Paul T Davis reviews London Tide now playing in the Lyttleton at the National Theatre, London.

London Tide
Ami Tredrea. Photo: Marc Brenner

London Tide.
National Theatre, Lyttleton.
17 April 2024
3 Stars
Book Tickets

“This is the story of a river”, just one of the lines in the opening number of Ben Powers’ modernistic adaptation of Dicken’s Our Mutual Friend, with songs by PJ Harvey and Powers himself. Director Ian Rickson and the designers certainly lean into the concept of the Thames, a superb opening has the cast being washed up on the shore, and Jack Knowles’s outstanding lighting design undulates like the tide, ebbing and flowing as the cast flow from scene to scene, making the Thames an additional, if not central, character.  Performed on almost a bare stage, Power’s adaptation cannot hide the flaw in every interpretation of Dickens, (except for the short, novella like A Christmas Carol), so much exposition is needed to justify the unlikely coincidences that occur later in the story.  Although Harvey’s music is evocative and often beautiful, it explains what we have just witnessed, and often holds up the developing narrative, and at over three hours long, this is a show that needs some trimming and a more focussed depth of characterisation, especially in the leads. Be patient though, viewer, Act One is mainly exposition, while Act Two has many beautiful set pieces and the drama pays off. This means, however, that the play only sparks into life occasionally.
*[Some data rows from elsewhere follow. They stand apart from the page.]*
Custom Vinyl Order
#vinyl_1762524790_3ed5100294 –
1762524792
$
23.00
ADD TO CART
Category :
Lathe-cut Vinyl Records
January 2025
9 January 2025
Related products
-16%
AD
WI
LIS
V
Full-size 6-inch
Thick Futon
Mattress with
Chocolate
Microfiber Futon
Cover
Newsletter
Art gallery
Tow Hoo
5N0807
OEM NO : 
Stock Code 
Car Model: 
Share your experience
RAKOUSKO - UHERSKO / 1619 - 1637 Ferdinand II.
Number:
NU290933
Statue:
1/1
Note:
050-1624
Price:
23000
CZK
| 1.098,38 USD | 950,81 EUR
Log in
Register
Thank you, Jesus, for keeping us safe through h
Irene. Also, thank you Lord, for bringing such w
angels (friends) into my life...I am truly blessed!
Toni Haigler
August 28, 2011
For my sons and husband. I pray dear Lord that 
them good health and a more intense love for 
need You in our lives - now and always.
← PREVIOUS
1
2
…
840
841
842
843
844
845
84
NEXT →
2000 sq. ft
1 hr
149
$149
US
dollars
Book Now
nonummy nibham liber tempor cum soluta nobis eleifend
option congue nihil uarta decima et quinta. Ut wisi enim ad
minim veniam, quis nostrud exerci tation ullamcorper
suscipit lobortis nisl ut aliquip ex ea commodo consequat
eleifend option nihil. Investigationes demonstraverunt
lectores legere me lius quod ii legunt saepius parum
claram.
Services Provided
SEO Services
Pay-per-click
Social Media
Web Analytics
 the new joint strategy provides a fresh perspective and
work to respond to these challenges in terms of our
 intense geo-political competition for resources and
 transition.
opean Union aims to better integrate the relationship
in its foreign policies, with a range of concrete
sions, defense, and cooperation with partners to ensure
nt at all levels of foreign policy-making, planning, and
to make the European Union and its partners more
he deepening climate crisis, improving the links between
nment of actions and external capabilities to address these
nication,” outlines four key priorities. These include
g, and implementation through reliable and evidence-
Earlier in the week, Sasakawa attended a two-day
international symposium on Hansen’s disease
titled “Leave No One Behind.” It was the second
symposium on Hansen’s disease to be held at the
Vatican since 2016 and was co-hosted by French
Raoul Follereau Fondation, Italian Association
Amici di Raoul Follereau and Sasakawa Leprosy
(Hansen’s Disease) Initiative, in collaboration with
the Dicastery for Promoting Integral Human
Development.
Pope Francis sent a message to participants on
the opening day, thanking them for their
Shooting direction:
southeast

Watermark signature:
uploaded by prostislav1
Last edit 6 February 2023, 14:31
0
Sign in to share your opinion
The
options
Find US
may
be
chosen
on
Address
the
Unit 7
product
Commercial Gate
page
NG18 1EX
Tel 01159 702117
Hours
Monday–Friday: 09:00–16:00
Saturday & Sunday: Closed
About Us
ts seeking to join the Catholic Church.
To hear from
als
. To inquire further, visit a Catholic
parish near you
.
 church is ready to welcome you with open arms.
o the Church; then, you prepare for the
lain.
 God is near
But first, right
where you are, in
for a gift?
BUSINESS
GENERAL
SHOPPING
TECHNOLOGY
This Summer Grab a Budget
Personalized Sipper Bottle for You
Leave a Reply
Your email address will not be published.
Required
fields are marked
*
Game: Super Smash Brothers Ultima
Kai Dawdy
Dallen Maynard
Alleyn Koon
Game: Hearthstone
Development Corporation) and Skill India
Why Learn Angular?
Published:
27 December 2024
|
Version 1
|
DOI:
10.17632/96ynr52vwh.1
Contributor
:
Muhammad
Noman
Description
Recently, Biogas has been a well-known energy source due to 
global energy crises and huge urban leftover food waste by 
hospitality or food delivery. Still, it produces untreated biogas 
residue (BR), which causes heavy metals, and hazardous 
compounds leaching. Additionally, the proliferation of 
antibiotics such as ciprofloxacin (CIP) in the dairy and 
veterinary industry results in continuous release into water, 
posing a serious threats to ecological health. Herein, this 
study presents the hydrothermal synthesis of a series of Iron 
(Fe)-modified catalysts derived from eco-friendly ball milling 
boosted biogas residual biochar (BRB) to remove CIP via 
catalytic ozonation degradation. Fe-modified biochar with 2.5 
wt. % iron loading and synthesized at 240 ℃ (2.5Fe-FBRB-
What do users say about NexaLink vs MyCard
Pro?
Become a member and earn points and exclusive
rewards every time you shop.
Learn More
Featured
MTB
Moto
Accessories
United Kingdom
London Tide National Theatre
The cast of London Tide. Photo: Marc Brenner

Within the flotsam that are washed ashore at the beginning, there are some engaging performers, and the ensemble are eminently watchable. Ellie-May Sheridan is a delight as feisty, straight-talking Jenny Wren, having some excellent meta-theatre lines about “the romantic lead”, what a great narrator she would have made. I very much enjoyed the Wifler family, Mary, (Penny Layden), seemingly but never deferring to her husband’s authority, (excellent Stephen Kennedy). Bella Maclean as Bella Wifler, possible heiress then actual heiress, convinces in the unlikely plot twists, and has a powerful singing voice, although restrained, she doesn’t let loose and bring out a rockier element. But all the leads, Ami Tredrea as Lizzie Hexam, Tom Mothersalde as romantic interest John Rokesmith, Joe Armstrong as Roger Riderhood, all must do battle with two-dimensional characterisation, the cast and the sweep of the tale being too broad for pausing and exploring deeper. Hence Scott Karim’s misogynistic and threatening Bradely Headstone becomes more of a comic character than a real threat. (Whilst I’m admiring Dicken’s wordplay and naming, a shout out to Peter Wright’s glorious Noddy Boffin!

London Tide
Jamael Westman and Ami Tredrea in London Tide. Photo: Marc Brennerondon Tide

Staged mainly in monochrome, it all feels as if it needs to move into more colour and depth, at times, like the river that runs through it, it feels murky and unclear. The movement, after so many years of Frantic Assembly and Complicite, appears a little derivative and safe. However, there are some excellent songs, performed in character vocally as well as narratively, but the real information, such as the “dust pile” and the money to be made in it, is in the excellent programme articles, rather than coming from the stage. It flows like a swollen river, but there are many enjoyable sequences in its running time.